NCX1 and EAAC1 transporters are involved in the protective action of glutamate in an in vitro Alzheimer's disease-like model.

Increasing evidence suggests that metabolic dysfunctions are at the roots of neurodegenerative disorders such as Alzheimer's disease (AD). In particular, defects in cerebral glucose metabolism, which have been often noted even before the occurrence of clinical symptoms and histopathological lesions, are now regarded as critical contributors to the pathogenesis of AD. Hence, the stimulation of energy metabolism, by enhancing the availability of specific metabolites, might be an alternative way to improve ATP synthesis and to positively affect AD progression.

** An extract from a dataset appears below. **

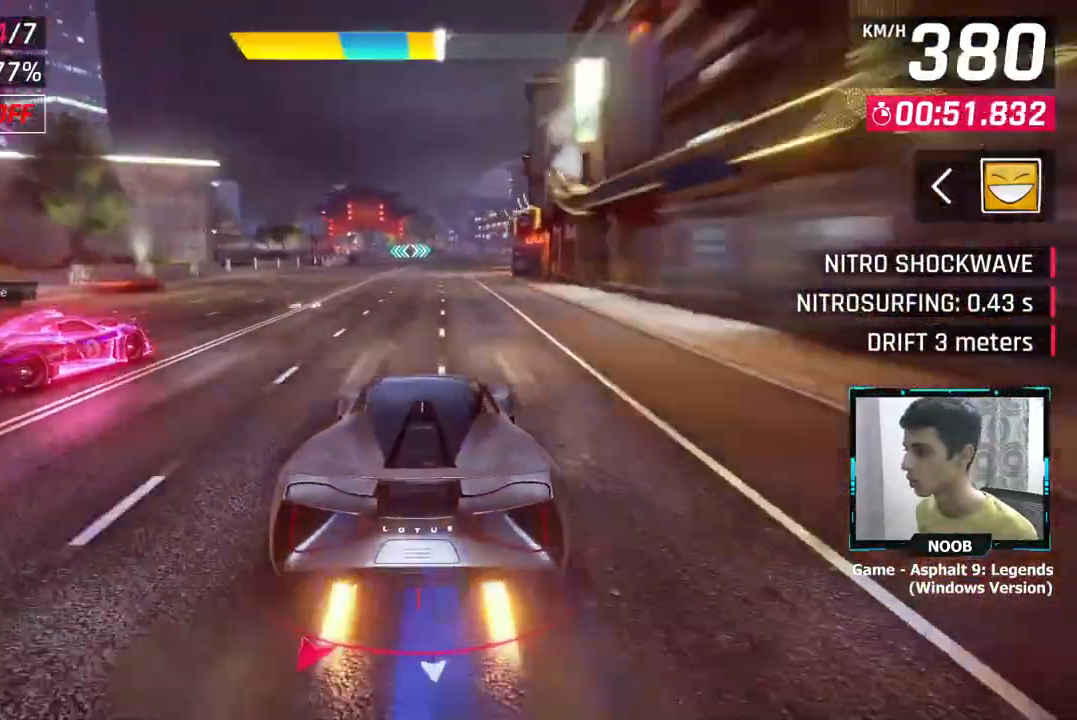
{"buttons": [], "left_stick": "right", "right_stick": "center", "events": [[100, "left_stick", "right"]]}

For instance, glutamate may serve as an intermediary metabolite for ATP synthesis through the tricarboxylic acid (TCA) cycle and the oxidative phosphorylation. We have recently shown that two transporters are critical for the anaplerotic use of glutamate: the Na+-dependent Excitatory Amino Acids Carrier 1 (EAAC1) and the Na+-Ca2+ exchanger 1 (NCX1). Therefore, in the present study, we established an AD-like phenotype by perturbing glucose metabolism in both primary rat cortical neurons and retinoic acid (RA)-differentiated SH-SY5Y cells, and we explored the potential of glutamate to halt cell damage by monitoring neurotoxicity, AD markers, ATP synthesis, cytosolic Ca2+ levels and EAAC1/NCX1 functional activities. We found that glutamate significantly increased ATP production and cell survival, reduced the increase of AD biomarkers (amyloid β protein and the hyperphosphorylated form of tau protein), and recovered the increase of NCX reverse-mode activity. The RNA silencing of either EAAC1 or NCX1 caused the loss of the beneficial effects of glutamate, suggesting the requirement of a functional interplay between these transporters for glutamate-induced protection. Remarkably, our results indicate, as proof-of-principle, that facilitating the use of alternative fuels, like glutamate, may be an effective approach to overcome deficits in glucose utilization and significantly slow down neuronal degenerative process in AD.